Hackers and computer scientists often like to call the first
chapter of a publication `chapter 0', especially if it is of an
introductory nature (one of the classic instances was in the First
Edition of {K&R}). In recent years this trait has also been
observed among many pure mathematicians (who have an independent
tradition of numbering from 0). Zero-based numbering tends to
reduce {fencepost error}s, though it cannot eliminate them
entirely.
zigamorph: /zig'*-morf/ n. 1. Hex FF (11111111) when used
as a delimiter or {fence} character. usage: primarily at IBM
shops. 2. [proposed] n. The Unicode non-character +UFFFF
(1111111111111111), a character code which is not assigned to any
character, and so is usable as end-of-string. (Unicode (a subset
of ISO 10646) is a 16-bit character code intended to cover all of
the world's writing systems, including Roman, Greek, Cyrillic,
Chinese, hiragana, katakana, Devanagari, Easter Island
`rongo-rongo', and even {elvish}.)
zip: [primarily MS-DOS] vt. To create a compressed archive
from a group of files using PKWare's PKZIP or a compatible
archiver. Its use is spreading now that portable implementations
of the algorithm have been written. Commonly used as follows:
"I'll zip it up and send it to you." See {tar and feather}.
zipperhead: n. [IBM] A person with a closed mind.
zombie: n. [UNIX] A process that has died but has not yet
relinquished its process table slot (because the parent process
hasn't executed a `wait(2)' for it yet). These can be seen in
`ps(1)' listings occasionally. Compare {orphan}.
zorch: /zorch/ 1. [TMRC] v. To attack with an inverse heat
sink. 2. [TMRC] v. To travel, with v approaching c
[that is, with velocity approaching lightspeed -- ESR]. 3. [MIT]
v.
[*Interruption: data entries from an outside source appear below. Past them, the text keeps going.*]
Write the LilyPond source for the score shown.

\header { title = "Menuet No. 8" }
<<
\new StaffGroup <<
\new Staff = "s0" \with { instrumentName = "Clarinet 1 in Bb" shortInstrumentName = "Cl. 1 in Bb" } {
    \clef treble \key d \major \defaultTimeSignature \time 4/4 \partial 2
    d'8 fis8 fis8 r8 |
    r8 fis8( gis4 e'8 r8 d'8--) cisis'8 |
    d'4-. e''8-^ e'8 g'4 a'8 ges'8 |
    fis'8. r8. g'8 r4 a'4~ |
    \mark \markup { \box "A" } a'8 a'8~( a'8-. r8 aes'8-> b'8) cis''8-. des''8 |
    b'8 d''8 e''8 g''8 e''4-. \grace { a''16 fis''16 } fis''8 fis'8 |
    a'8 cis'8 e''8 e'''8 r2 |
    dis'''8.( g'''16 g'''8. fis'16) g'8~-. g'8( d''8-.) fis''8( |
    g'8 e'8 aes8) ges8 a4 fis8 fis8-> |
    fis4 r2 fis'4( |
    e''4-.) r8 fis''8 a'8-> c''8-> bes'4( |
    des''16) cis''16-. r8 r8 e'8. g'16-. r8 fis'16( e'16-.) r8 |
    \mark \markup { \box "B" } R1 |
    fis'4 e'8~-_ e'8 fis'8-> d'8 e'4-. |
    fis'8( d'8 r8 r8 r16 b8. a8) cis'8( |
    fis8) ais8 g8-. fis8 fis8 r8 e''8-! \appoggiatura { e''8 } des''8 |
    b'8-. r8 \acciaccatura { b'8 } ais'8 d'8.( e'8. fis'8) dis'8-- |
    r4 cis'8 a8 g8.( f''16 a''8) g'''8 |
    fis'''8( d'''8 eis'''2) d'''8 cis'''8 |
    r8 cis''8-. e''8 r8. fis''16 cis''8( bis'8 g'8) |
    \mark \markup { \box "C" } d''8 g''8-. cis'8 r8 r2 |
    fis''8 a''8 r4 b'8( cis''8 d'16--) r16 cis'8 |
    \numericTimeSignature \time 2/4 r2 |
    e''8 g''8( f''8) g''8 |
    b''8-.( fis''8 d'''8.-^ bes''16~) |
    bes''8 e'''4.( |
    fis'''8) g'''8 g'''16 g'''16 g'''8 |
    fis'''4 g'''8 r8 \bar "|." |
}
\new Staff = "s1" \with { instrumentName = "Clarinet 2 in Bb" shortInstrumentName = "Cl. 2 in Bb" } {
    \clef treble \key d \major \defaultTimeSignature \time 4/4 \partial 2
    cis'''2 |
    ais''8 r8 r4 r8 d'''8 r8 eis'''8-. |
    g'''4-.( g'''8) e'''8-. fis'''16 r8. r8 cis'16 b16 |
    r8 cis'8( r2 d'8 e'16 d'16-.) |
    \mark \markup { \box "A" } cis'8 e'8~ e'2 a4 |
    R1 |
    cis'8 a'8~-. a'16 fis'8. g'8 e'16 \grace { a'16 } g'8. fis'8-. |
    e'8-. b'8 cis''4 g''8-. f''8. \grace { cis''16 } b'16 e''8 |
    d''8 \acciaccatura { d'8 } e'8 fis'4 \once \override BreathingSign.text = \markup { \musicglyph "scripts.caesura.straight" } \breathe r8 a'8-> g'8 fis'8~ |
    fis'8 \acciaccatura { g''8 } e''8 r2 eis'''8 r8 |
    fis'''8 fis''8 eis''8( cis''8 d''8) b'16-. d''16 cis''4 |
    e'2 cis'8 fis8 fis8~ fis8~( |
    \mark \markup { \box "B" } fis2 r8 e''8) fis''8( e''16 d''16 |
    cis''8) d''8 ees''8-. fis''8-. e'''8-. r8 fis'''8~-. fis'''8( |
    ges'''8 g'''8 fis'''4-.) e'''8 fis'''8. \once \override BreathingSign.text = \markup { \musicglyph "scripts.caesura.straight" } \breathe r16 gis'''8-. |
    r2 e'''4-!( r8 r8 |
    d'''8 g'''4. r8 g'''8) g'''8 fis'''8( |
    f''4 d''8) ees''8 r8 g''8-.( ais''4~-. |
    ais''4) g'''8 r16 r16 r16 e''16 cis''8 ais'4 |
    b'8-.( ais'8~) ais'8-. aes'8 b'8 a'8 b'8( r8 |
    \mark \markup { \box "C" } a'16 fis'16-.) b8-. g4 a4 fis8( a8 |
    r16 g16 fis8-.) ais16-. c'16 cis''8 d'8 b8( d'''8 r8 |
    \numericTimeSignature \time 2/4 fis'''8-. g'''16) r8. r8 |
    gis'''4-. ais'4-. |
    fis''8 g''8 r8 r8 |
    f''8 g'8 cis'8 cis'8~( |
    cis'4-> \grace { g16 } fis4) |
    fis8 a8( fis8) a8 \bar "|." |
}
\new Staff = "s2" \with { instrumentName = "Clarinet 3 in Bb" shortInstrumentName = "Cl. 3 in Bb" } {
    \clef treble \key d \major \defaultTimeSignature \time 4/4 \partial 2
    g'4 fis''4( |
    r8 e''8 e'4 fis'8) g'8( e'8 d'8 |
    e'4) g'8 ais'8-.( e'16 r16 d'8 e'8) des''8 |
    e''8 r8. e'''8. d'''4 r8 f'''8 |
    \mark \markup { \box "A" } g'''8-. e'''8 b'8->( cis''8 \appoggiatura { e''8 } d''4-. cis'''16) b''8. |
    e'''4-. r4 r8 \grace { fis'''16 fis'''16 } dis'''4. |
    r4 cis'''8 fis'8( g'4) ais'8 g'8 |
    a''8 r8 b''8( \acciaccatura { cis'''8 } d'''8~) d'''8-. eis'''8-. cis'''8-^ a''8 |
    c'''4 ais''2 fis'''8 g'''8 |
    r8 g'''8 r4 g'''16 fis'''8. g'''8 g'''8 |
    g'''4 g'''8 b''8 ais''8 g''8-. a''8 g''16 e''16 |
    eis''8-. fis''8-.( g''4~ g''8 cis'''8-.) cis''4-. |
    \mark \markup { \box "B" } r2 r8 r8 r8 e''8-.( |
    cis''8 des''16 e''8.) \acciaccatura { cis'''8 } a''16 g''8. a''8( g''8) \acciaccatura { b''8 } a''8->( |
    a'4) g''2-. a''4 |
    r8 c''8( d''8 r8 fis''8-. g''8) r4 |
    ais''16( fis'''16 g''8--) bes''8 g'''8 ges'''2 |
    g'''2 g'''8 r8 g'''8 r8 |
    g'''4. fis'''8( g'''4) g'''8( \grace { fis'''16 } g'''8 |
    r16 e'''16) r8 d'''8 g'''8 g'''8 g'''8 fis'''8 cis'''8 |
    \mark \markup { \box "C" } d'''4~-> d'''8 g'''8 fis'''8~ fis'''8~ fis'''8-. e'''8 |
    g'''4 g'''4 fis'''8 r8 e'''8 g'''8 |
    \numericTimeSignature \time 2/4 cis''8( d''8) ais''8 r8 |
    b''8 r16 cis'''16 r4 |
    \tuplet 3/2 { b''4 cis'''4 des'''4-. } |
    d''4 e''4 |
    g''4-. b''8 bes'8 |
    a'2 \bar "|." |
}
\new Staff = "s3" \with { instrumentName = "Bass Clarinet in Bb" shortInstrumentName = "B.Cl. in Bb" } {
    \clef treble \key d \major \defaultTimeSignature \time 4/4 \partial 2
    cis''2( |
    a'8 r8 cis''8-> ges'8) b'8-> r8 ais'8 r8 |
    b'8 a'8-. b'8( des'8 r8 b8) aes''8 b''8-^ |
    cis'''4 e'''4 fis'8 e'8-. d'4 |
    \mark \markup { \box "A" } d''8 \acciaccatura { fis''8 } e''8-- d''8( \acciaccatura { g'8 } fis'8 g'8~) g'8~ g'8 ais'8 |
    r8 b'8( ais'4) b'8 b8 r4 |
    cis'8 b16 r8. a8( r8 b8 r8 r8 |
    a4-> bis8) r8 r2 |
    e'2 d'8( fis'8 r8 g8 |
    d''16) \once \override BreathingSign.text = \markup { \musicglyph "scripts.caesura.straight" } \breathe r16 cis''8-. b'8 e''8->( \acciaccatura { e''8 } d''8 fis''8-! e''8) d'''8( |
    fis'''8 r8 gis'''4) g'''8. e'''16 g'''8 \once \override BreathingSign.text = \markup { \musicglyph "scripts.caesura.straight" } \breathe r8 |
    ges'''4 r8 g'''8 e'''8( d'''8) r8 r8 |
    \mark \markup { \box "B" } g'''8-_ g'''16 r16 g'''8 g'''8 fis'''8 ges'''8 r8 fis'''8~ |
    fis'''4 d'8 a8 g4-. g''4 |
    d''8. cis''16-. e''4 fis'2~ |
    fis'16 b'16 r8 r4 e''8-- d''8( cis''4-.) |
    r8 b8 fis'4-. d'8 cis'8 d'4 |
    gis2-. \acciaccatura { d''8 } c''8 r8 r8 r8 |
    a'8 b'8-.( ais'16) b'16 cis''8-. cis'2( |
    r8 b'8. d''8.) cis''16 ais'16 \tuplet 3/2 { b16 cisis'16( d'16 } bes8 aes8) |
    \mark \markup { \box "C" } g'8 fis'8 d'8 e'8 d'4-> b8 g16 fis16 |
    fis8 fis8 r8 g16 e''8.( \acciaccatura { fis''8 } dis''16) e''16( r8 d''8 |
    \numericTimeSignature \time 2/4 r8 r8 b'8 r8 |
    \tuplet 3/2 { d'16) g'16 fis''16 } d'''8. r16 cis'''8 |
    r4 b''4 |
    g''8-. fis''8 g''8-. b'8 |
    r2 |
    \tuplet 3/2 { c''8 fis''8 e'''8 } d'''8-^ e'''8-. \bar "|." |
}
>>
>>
To propel something very quickly. "The new comm software is
very fast; it really zorches files through the network." 4. [MIT]
n. Influence. Brownie points. Good karma. The intangible and
fuzzy currency in which favors are measured. "I'd rather not ask
him for that just yet; I think I've used up my quota of zorch with
him for the week." 5. [MIT] n. Energy, drive, or ability. "I
think I'll {punt} that change for now; I've been up for 30 hours
and I've run out of zorch." 6. [MIT] v. To flunk an exam or
course.
Zork: /zork/ n. The second of the great early experiments
in computer fantasy gaming; see {ADVENT}. Originally written
on MIT-DM during 1977-1979, later distributed with BSD UNIX (as a
patched, sourceless RT-11 FORTRAN binary; see {retrocomputing})
and commercialized as `The Zork Trilogy' by {Infocom}. The
FORTRAN source was later rewritten for portability and released to
Usenet under the name "Dungeon". Both FORTRAN "Dungeon" and
translated C versions are available at many FTP sites.
zorkmid: /zork'mid/ n. The canonical unit of currency in
hacker-written games. This originated in {Zork} but has spread
to {nethack} and is referred to in several other games.